With the outline in place, Moore says, the writers then had to figure out how to show twenty years of living, on both sides, in the first five hours. “To separate these two characters and to move through this big chunk of time in their lives, every moment had to count,” he emphasizes. “Every moment had to be chosen, not just because it was an interesting part of their lives, but because it also advanced the story and advanced the character’s story along.
“The book neatly delineated Jamie’s story into chapters,” Moore continues. “Our first task when we sat down was, ‘Let’s start with the Jamie story because those are each going to be an episode, and let’s lay out those episodes.’ Then we said, ‘Now we need a Claire story that goes along with that,’ and that was more complicated because you were drawing from various sources and the timelines didn’t neatly line up. You couldn’t have the same passage of time in Jamie’s world and the same passage of time in Claire’s world. There was a lot of complexity in trying to figure out how Claire’s story would mimic in some way Jamie’s story over these multiple episodes. That’s what took the most work. The Claire story definitely got reworked several times, whereas the Jamie one was always kind of clear.”
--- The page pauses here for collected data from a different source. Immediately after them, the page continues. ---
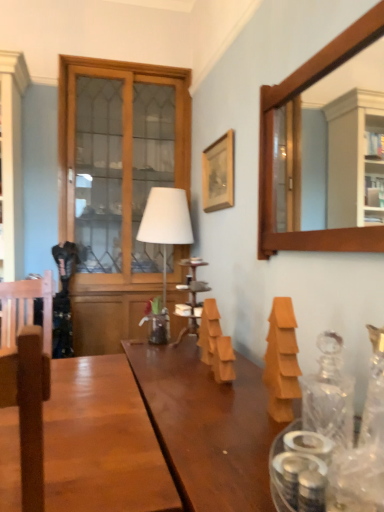
Question: Is the position of wooden picture frame at upper center more distant than that of transparent glass decanter at right?

Choices:
 (A) yes
 (B) no

Answer: (A)

Question: Considering the relative sizes of wooden picture frame at upper center and transparent glass decanter at right in the image provided, is wooden picture frame at upper center bigger than transparent glass decanter at right?

Choices:
 (A) no
 (B) yes

Answer: (B)

Question: Can you confirm if wooden picture frame at upper center is positioned to the right of transparent glass decanter at right?

Choices:
 (A) yes
 (B) no

Answer: (B)

Question: Is transparent glass decanter at right inside wooden picture frame at upper center?

Choices:
 (A) no
 (B) yes

Answer: (A)

Question: Is wooden picture frame at upper center shorter than transparent glass decanter at right?

Choices:
 (A) no
 (B) yes

Answer: (A)

Question: Considering the relative sizes of wooden picture frame at upper center and transparent glass decanter at right in the image provided, is wooden picture frame at upper center smaller than transparent glass decanter at right?

Choices:
 (A) yes
 (B) no

Answer: (B)

Question: Is wooden picture frame at upper center looking in the opposite direction of white matte table lamp at center?

Choices:
 (A) yes
 (B) no

Answer: (B)

Question: Is wooden picture frame at upper center not close to white matte table lamp at center?

Choices:
 (A) no
 (B) yes

Answer: (A)

Question: From the image's perspective, would you say wooden picture frame at upper center is positioned over white matte table lamp at center?

Choices:
 (A) yes
 (B) no

Answer: (A)

Question: From the image's perspective, would you say wooden picture frame at upper center is shown under white matte table lamp at center?

Choices:
 (A) yes
 (B) no

Answer: (B)

Question: Is wooden picture frame at upper center positioned in front of white matte table lamp at center?

Choices:
 (A) no
 (B) yes

Answer: (B)

Question: Does wooden picture frame at upper center have a greater width compared to white matte table lamp at center?

Choices:
 (A) yes
 (B) no

Answer: (B)

Question: From the image's perspective, is wooden frame mirror at upper right located above wooden picture frame at upper center?

Choices:
 (A) no
 (B) yes

Answer: (A)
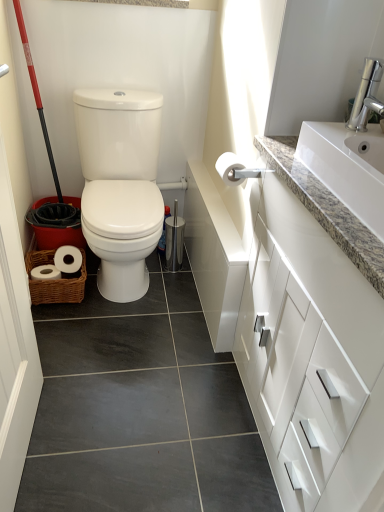
Question: Should I look upward or downward to see white matte toilet paper at upper right?

Choices:
 (A) down
 (B) up

Answer: (B)

Question: From a real-world perspective, is white matte toilet paper at upper right physically below white glossy cabinet at upper right?

Choices:
 (A) no
 (B) yes

Answer: (A)

Question: Does white matte toilet paper at upper right have a greater height compared to white glossy cabinet at upper right?

Choices:
 (A) no
 (B) yes

Answer: (A)

Question: From a real-world perspective, is white matte toilet paper at upper right on white glossy cabinet at upper right?

Choices:
 (A) yes
 (B) no

Answer: (A)

Question: Is white matte toilet paper at upper right not inside white glossy cabinet at upper right?

Choices:
 (A) yes
 (B) no

Answer: (A)

Question: Does white matte toilet paper at upper right have a lesser width compared to white glossy cabinet at upper right?

Choices:
 (A) yes
 (B) no

Answer: (A)

Question: Is white matte toilet paper at upper right at the right side of white glossy cabinet at upper right?

Choices:
 (A) no
 (B) yes

Answer: (A)

Question: From a real-world perspective, is white granite sink at upper right positioned under white glossy cabinet at upper right based on gravity?

Choices:
 (A) no
 (B) yes

Answer: (A)

Question: Is white glossy cabinet at upper right completely or partially inside white granite sink at upper right?

Choices:
 (A) yes
 (B) no

Answer: (B)

Question: Is white granite sink at upper right taller than white glossy cabinet at upper right?

Choices:
 (A) no
 (B) yes

Answer: (A)

Question: Could you tell me if white granite sink at upper right is turned towards white glossy cabinet at upper right?

Choices:
 (A) no
 (B) yes

Answer: (A)

Question: Does white granite sink at upper right touch white glossy cabinet at upper right?

Choices:
 (A) yes
 (B) no

Answer: (B)

Question: Can you confirm if white granite sink at upper right is wider than white glossy cabinet at upper right?

Choices:
 (A) no
 (B) yes

Answer: (A)

Question: Would you say white glossy cabinet at upper right is a long distance from white granite sink at upper right?

Choices:
 (A) yes
 (B) no

Answer: (B)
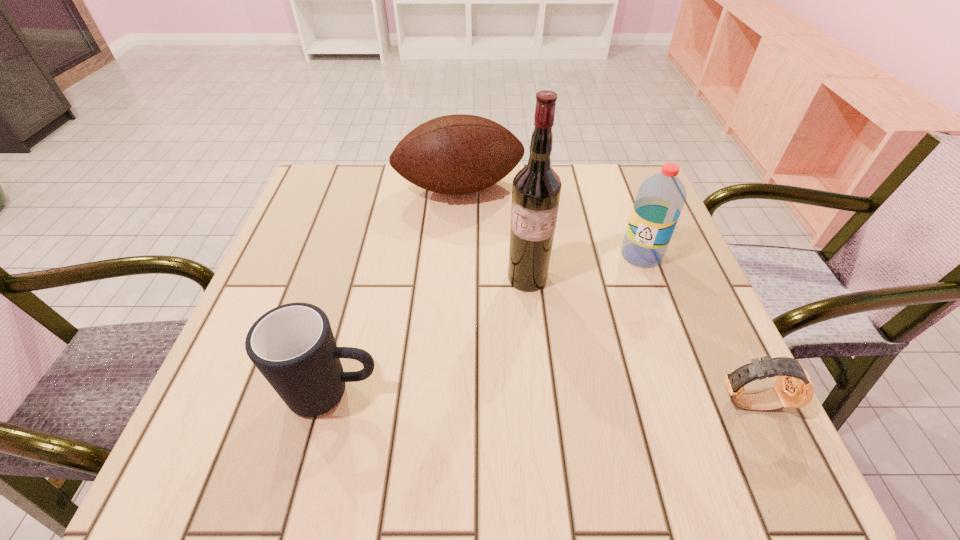
Find the location of a particular element. This screenshot has height=540, width=960. empty location between the football and the fourth tallest object is located at coordinates (396, 291).

Locate an element on the screen. This screenshot has width=960, height=540. empty location between the football and the tallest object is located at coordinates (493, 233).

The width and height of the screenshot is (960, 540). Find the location of `vacant space in between the farthest object and the tallest object`. vacant space in between the farthest object and the tallest object is located at coordinates (493, 233).

Locate an element on the screen. free spot between the mug and the watch is located at coordinates (540, 397).

Where is `free space between the watch and the tallest object`? The height and width of the screenshot is (540, 960). free space between the watch and the tallest object is located at coordinates (637, 340).

The image size is (960, 540). I want to click on free space that is in between the mug and the water bottle, so click(x=487, y=324).

This screenshot has height=540, width=960. I want to click on empty space between the wine bottle and the watch, so click(637, 340).

At what (x,y) coordinates should I click in order to perform the action: click on blank region between the farthest object and the fourth tallest object. Please return your answer as a coordinate pair (x, y). This screenshot has width=960, height=540. Looking at the image, I should click on (396, 291).

At what (x,y) coordinates should I click in order to perform the action: click on the fourth closest object relative to the water bottle. Please return your answer as a coordinate pair (x, y). Looking at the image, I should click on click(x=292, y=345).

Find the location of a particular element. object that can be found as the closest to the watch is located at coordinates (660, 199).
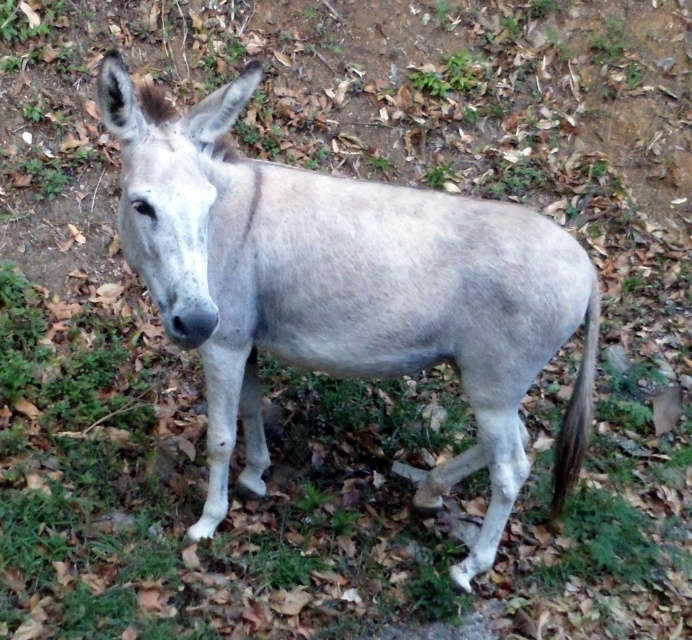
Question: Among these points, which one is farthest from the camera?

Choices:
 (A) (585, 404)
 (B) (158, 188)

Answer: (A)

Question: Can you confirm if gray matte mule at center is bigger than gray matte tail at lower right?

Choices:
 (A) yes
 (B) no

Answer: (A)

Question: Is gray matte mule at center positioned at the back of gray matte tail at lower right?

Choices:
 (A) yes
 (B) no

Answer: (B)

Question: Which point appears farthest from the camera in this image?

Choices:
 (A) (567, 307)
 (B) (592, 314)

Answer: (B)

Question: Can you confirm if gray matte mule at center is positioned below gray matte tail at lower right?

Choices:
 (A) no
 (B) yes

Answer: (A)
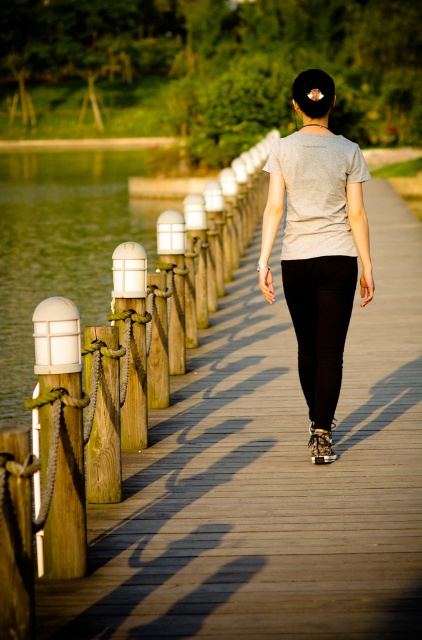
Question: Among these objects, which one is nearest to the camera?

Choices:
 (A) white painted wood post at left
 (B) wooden planks at center
 (C) gray cotton shirt at center

Answer: (B)

Question: Which point is farther to the camera?

Choices:
 (A) wooden planks at center
 (B) gray cotton shirt at center
 (C) white matte pole at left
 (D) white painted wood post at left

Answer: (B)

Question: Is wooden planks at center below white matte pole at left?

Choices:
 (A) no
 (B) yes

Answer: (A)

Question: Is wooden planks at center wider than white matte pole at left?

Choices:
 (A) yes
 (B) no

Answer: (A)

Question: Is the position of gray cotton shirt at center less distant than that of white matte pole at left?

Choices:
 (A) yes
 (B) no

Answer: (B)

Question: Which object appears closest to the camera in this image?

Choices:
 (A) gray cotton shirt at center
 (B) wooden planks at center
 (C) white matte pole at left
 (D) white painted wood post at left

Answer: (C)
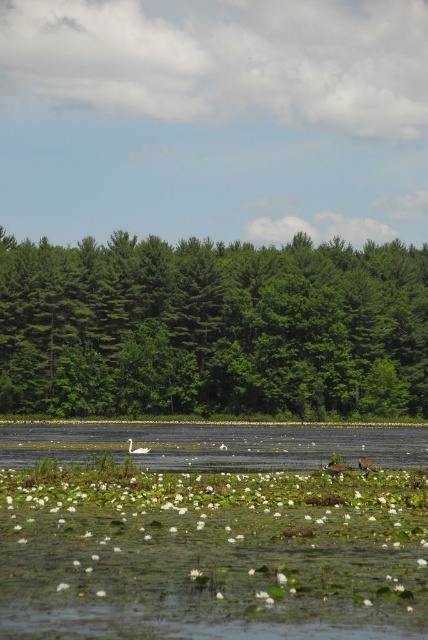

The writers also learned from their previous two seasons that they had to figure out how to honor Gabaldon’s narratives but be confident to take their own story path sometimes. “The way Diana tells stories is different than the way you have to tell them onscreen,” Roberts details. “An event might take place in the book, and Diana will skip over it in the moment. We can’t do that. We have to tell it in the moment, or it doesn’t play. So, those are the big things that we have to adjust. We also have to deal with other living people, who are directors and actors, production designers, and costume designers, who bring in their own interpretation of things that are on the page. When you bring it all together, it’s so collaborative. And there were multiple times we wanted to put people together and they just weren’t available, so we have to tell a different story.”